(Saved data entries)
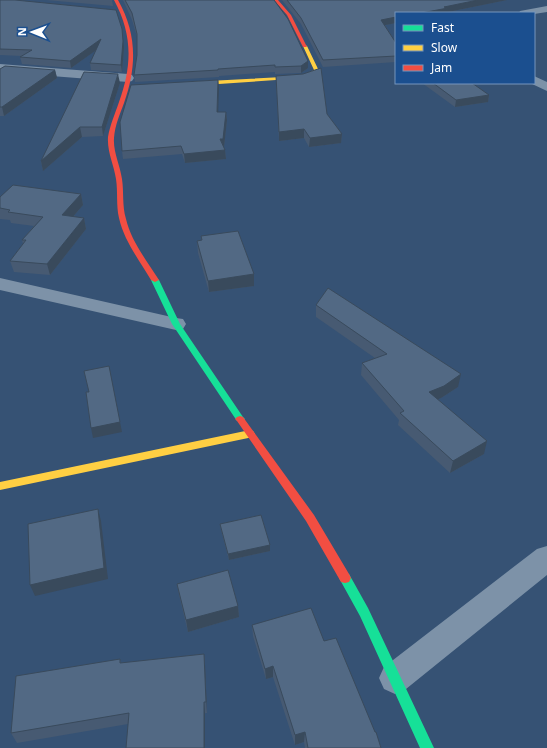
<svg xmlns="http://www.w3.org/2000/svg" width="547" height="748" viewBox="0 0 547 748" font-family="'Noto Sans',sans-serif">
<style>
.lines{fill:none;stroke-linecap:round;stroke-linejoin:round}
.street{fill:#7d92a8;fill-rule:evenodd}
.fast{fill:#16e098;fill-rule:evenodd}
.slow{fill:#ffcf43;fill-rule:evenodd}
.jam{fill:#f24e42;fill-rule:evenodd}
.wall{fill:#475a72}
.shaded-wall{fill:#394a5c}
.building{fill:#526984;stroke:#394a5c}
</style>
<rect width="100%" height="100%" fill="#365274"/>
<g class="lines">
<!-- street -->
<path class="street" d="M547 6V12L534 14V13H519L520 11Z
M0 64 128 74 132 75 134 78 132 81 128 82 0 72Z
M534 76 547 82V91L530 83H534Z
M0 278 176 318 183 319 186 324 183 329 176 330 0 290Z
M547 546V575L406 689 395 694 384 689 379 678 384 667 537 549Z"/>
<!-- fast -->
<path class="fast" d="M152 278H155L159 280 180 324 243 417 245 419 243 421H237L172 324 151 280Z
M345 573 349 574 368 608 434 748H420L360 616 339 578 341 574Z"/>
<!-- slow -->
<path class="slow" d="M305 45 307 46 319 71 305 78 189 86 186 84 189 82 302 76 314 70 303 46Z
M250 430 253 431 255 434 253 437 0 490V482Z"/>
<!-- jam -->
<path class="jam" d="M114 0H118C137 34 137 66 124 103 120 114 115 125 114 138 113 152 120 165 122 179 124 192 122 206 126 219 131 241 147 261 159 280L155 282 151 280C140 261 124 241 119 218 116 205 118 192 116 179 114 165 107 152 108 137 110 125 115 114 119 102 132 66 133 35 114 0Z
M274 0H278L291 15 307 47H303L287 15Z
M240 416 243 417 314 515 349 574 351 578 349 582 345 583 341 582 306 521 237 421 235 419 237 417Z"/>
</g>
<!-- wall -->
<path class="wall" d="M0 0 124 48 122 72 91 70 90 63 96 50 71 68 22 64 20 57 22 56 0 55Z
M46 0H112L113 6Z
M123 0H274L308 61V68L301 73 275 74V72L219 76V77L135 82 134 75 137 55V37L132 20Z
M282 0H507L448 12V13H396V23L385 25 396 43V62L323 67 301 24Z
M0 69 55 70 57 78 4 116H0Z
M276 76 327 114 342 134 341 143 309 147 304 138 279 141Z
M218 80V112H226L227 120 224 147 225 150 226 159 185 163 182 154 123 159 122 151Z
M120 83 103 136 82 137 43 171 41 161Z
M422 83H472L489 95 488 102 455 107Z
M81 194 83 205 73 217 84 218 86 229 50 275 14 272 10 261 23 244 22 240 34 226 11 223 10 220 0 219V197Z
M201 236 254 274V286L209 292 198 253 197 241H201Z
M316 305 458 387 441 398 438 399 484 454 450 473 398 425 399 420 361 375 362 363 375 358 316 317Z
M220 524 270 545V551L229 560 221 530Z
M177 584 238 606 239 617 188 632 179 595Z
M252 625 324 641 381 748H305L304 742 295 745 273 677 266 679 253 636Z
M204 654 205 665 207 713 128 724 17 743 11 733 120 659 121 663Z"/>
<!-- shaded-wall -->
<path class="shaded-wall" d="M478 0H507L448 12V13H421L444 7Z
M396 17V23L380 26 381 20Z
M122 29 124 48 122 72 121 65Z
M101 39 102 46 71 68 70 61Z
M308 61V68L301 73V66Z
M55 70 57 78 4 116 2 107Z
M118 74 120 83 103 136 102 127Z
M218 80 219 87 218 120 217 112Z
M489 95 488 102 455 107 456 100Z
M226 112 227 120 224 147 220 139Z
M80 127 82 137 43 171 41 161Z
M304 129V138L279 141V132Z
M342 134 341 143 309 147 310 138Z
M225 150 226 159 185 163 184 154Z
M81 194 83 205 65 226 62 215Z
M84 218 86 229 50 275 47 264Z
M254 274V286L209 292 208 281Z
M109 366 122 432 93 438 91 428Z
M461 374 458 387 441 398 427 404 429 392Z
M487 441 484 454 450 473 453 461Z
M98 509 101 521 108 579 35 596 30 585Z
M270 545V551L229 560 228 554Z
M238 606 239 617 188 632 186 620Z
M204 654 205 665 207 713 206 702Z
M273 666V677L266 679 265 669Z
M204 702 205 713V748H204Z
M305 732 304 742 295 745V735Z"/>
<!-- building -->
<path class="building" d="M0 0H15L116 10 122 29 123 41 121 65 90 63 101 39 70 61 20 57 32 50 0 49Z
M125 0H274L288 19 308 61 301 66 275 67V65L218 69V70L134 75 137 55V34L132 13Z
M287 0H478L444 7 448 8 421 13H396V17L381 20 396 43V56L323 60 301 18Z
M5 66 55 70 2 107H0V69Z
M321 68 327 114 342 134 310 138 304 129 279 132 276 76 303 74Z
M84 72 118 74 102 127H80L41 161Z
M218 80 217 112H226L223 139H220L225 150 184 154 181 146 122 151 120 122 131 85Z
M433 83H472L489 95 456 100Z
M13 185 81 194 62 215 84 218 47 264 10 261 26 240H22L43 217 8 212 10 210 0 208V197Z
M238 231 254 274 208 281 197 241 202 240 201 236Z
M328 288 461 374 444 386 429 392 487 441 453 461 400 413 404 411 362 363 387 354 316 305Z
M109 366 120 422 91 428 86 392H89L84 371Z
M98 509 104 568 30 585 28 524Z
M261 515 270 545 228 554 220 524Z
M228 570 238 606 186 620 177 584Z
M311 608 324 641 336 638 375 732H376L381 748H308L305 732 295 735 273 666 265 669 252 625Z
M204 654 206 702H204V748H126L129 713 11 733 16 676 120 659V663Z"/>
<!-- legend -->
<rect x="395" y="12" width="140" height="72" fill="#1b4f8f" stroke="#7695bc"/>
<rect x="403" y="25" width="20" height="6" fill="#16e098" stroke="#7695bc"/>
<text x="431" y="32" font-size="12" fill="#ffffff">Fast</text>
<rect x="403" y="45" width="20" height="6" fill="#ffcf43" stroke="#7695bc"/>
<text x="431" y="52" font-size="12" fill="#ffffff">Slow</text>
<rect x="403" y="65" width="20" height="6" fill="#f24e42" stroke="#7695bc"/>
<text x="431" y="72" font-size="12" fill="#ffffff">Jam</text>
<!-- north arrow -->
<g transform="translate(32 32) rotate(271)" stroke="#1b4f8f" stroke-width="3" paint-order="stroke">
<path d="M0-3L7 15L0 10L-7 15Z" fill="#ffffff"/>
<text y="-6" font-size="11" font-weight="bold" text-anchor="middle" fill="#ffffff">N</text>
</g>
</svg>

### [Problem]
Each entry is to be returned precisely as it appears, but the pictures are to be dropped.

### [Answer to the problem]
<svg xmlns="http://www.w3.org/2000/svg" width="547" height="748" viewBox="0 0 547 748" font-family="'Noto Sans',sans-serif">
<style>
.lines{fill:none;stroke-linecap:round;stroke-linejoin:round}
.street{fill:#7d92a8;fill-rule:evenodd}
.fast{fill:#16e098;fill-rule:evenodd}
.slow{fill:#ffcf43;fill-rule:evenodd}
.jam{fill:#f24e42;fill-rule:evenodd}
.wall{fill:#475a72}
.shaded-wall{fill:#394a5c}
.building{fill:#526984;stroke:#394a5c}
</style>
<rect width="100%" height="100%" fill="#365274"/>
<g class="lines">
<!-- street -->
<path class="street" d="M547 6V12L534 14V13H519L520 11Z
M0 64 128 74 132 75 134 78 132 81 128 82 0 72Z
M534 76 547 82V91L530 83H534Z
M0 278 176 318 183 319 186 324 183 329 176 330 0 290Z
M547 546V575L406 689 395 694 384 689 379 678 384 667 537 549Z"/>
<!-- fast -->
<path class="fast" d="M152 278H155L159 280 180 324 243 417 245 419 243 421H237L172 324 151 280Z
M345 573 349 574 368 608 434 748H420L360 616 339 578 341 574Z"/>
<!-- slow -->
<path class="slow" d="M305 45 307 46 319 71 305 78 189 86 186 84 189 82 302 76 314 70 303 46Z
M250 430 253 431 255 434 253 437 0 490V482Z"/>
<!-- jam -->
<path class="jam" d="M114 0H118C137 34 137 66 124 103 120 114 115 125 114 138 113 152 120 165 122 179 124 192 122 206 126 219 131 241 147 261 159 280L155 282 151 280C140 261 124 241 119 218 116 205 118 192 116 179 114 165 107 152 108 137 110 125 115 114 119 102 132 66 133 35 114 0Z
M274 0H278L291 15 307 47H303L287 15Z
M240 416 243 417 314 515 349 574 351 578 349 582 345 583 341 582 306 521 237 421 235 419 237 417Z"/>
</g>
<!-- wall -->
<path class="wall" d="M0 0 124 48 122 72 91 70 90 63 96 50 71 68 22 64 20 57 22 56 0 55Z
M46 0H112L113 6Z
M123 0H274L308 61V68L301 73 275 74V72L219 76V77L135 82 134 75 137 55V37L132 20Z
M282 0H507L448 12V13H396V23L385 25 396 43V62L323 67 301 24Z
M0 69 55 70 57 78 4 116H0Z
M276 76 327 114 342 134 341 143 309 147 304 138 279 141Z
M218 80V112H226L227 120 224 147 225 150 226 159 185 163 182 154 123 159 122 151Z
M120 83 103 136 82 137 43 171 41 161Z
M422 83H472L489 95 488 102 455 107Z
M81 194 83 205 73 217 84 218 86 229 50 275 14 272 10 261 23 244 22 240 34 226 11 223 10 220 0 219V197Z
M201 236 254 274V286L209 292 198 253 197 241H201Z
M316 305 458 387 441 398 438 399 484 454 450 473 398 425 399 420 361 375 362 363 375 358 316 317Z
M220 524 270 545V551L229 560 221 530Z
M177 584 238 606 239 617 188 632 179 595Z
M252 625 324 641 381 748H305L304 742 295 745 273 677 266 679 253 636Z
M204 654 205 665 207 713 128 724 17 743 11 733 120 659 121 663Z"/>
<!-- shaded-wall -->
<path class="shaded-wall" d="M478 0H507L448 12V13H421L444 7Z
M396 17V23L380 26 381 20Z
M122 29 124 48 122 72 121 65Z
M101 39 102 46 71 68 70 61Z
M308 61V68L301 73V66Z
M55 70 57 78 4 116 2 107Z
M118 74 120 83 103 136 102 127Z
M218 80 219 87 218 120 217 112Z
M489 95 488 102 455 107 456 100Z
M226 112 227 120 224 147 220 139Z
M80 127 82 137 43 171 41 161Z
M304 129V138L279 141V132Z
M342 134 341 143 309 147 310 138Z
M225 150 226 159 185 163 184 154Z
M81 194 83 205 65 226 62 215Z
M84 218 86 229 50 275 47 264Z
M254 274V286L209 292 208 281Z
M109 366 122 432 93 438 91 428Z
M461 374 458 387 441 398 427 404 429 392Z
M487 441 484 454 450 473 453 461Z
M98 509 101 521 108 579 35 596 30 585Z
M270 545V551L229 560 228 554Z
M238 606 239 617 188 632 186 620Z
M204 654 205 665 207 713 206 702Z
M273 666V677L266 679 265 669Z
M204 702 205 713V748H204Z
M305 732 304 742 295 745V735Z"/>
<!-- building -->
<path class="building" d="M0 0H15L116 10 122 29 123 41 121 65 90 63 101 39 70 61 20 57 32 50 0 49Z
M125 0H274L288 19 308 61 301 66 275 67V65L218 69V70L134 75 137 55V34L132 13Z
M287 0H478L444 7 448 8 421 13H396V17L381 20 396 43V56L323 60 301 18Z
M5 66 55 70 2 107H0V69Z
M321 68 327 114 342 134 310 138 304 129 279 132 276 76 303 74Z
M84 72 118 74 102 127H80L41 161Z
M218 80 217 112H226L223 139H220L225 150 184 154 181 146 122 151 120 122 131 85Z
M433 83H472L489 95 456 100Z
M13 185 81 194 62 215 84 218 47 264 10 261 26 240H22L43 217 8 212 10 210 0 208V197Z
M238 231 254 274 208 281 197 241 202 240 201 236Z
M328 288 461 374 444 386 429 392 487 441 453 461 400 413 404 411 362 363 387 354 316 305Z
M109 366 120 422 91 428 86 392H89L84 371Z
M98 509 104 568 30 585 28 524Z
M261 515 270 545 228 554 220 524Z
M228 570 238 606 186 620 177 584Z
M311 608 324 641 336 638 375 732H376L381 748H308L305 732 295 735 273 666 265 669 252 625Z
M204 654 206 702H204V748H126L129 713 11 733 16 676 120 659V663Z"/>
<!-- legend -->
<rect x="395" y="12" width="140" height="72" fill="#1b4f8f" stroke="#7695bc"/>
<rect x="403" y="25" width="20" height="6" fill="#16e098" stroke="#7695bc"/>
<text x="431" y="32" font-size="12" fill="#ffffff">Fast</text>
<rect x="403" y="45" width="20" height="6" fill="#ffcf43" stroke="#7695bc"/>
<text x="431" y="52" font-size="12" fill="#ffffff">Slow</text>
<rect x="403" y="65" width="20" height="6" fill="#f24e42" stroke="#7695bc"/>
<text x="431" y="72" font-size="12" fill="#ffffff">Jam</text>
<!-- north arrow -->
<g transform="translate(32 32) rotate(271)" stroke="#1b4f8f" stroke-width="3" paint-order="stroke">
<path d="M0-3L7 15L0 10L-7 15Z" fill="#ffffff"/>
<text y="-6" font-size="11" font-weight="bold" text-anchor="middle" fill="#ffffff">N</text>
</g>
</svg>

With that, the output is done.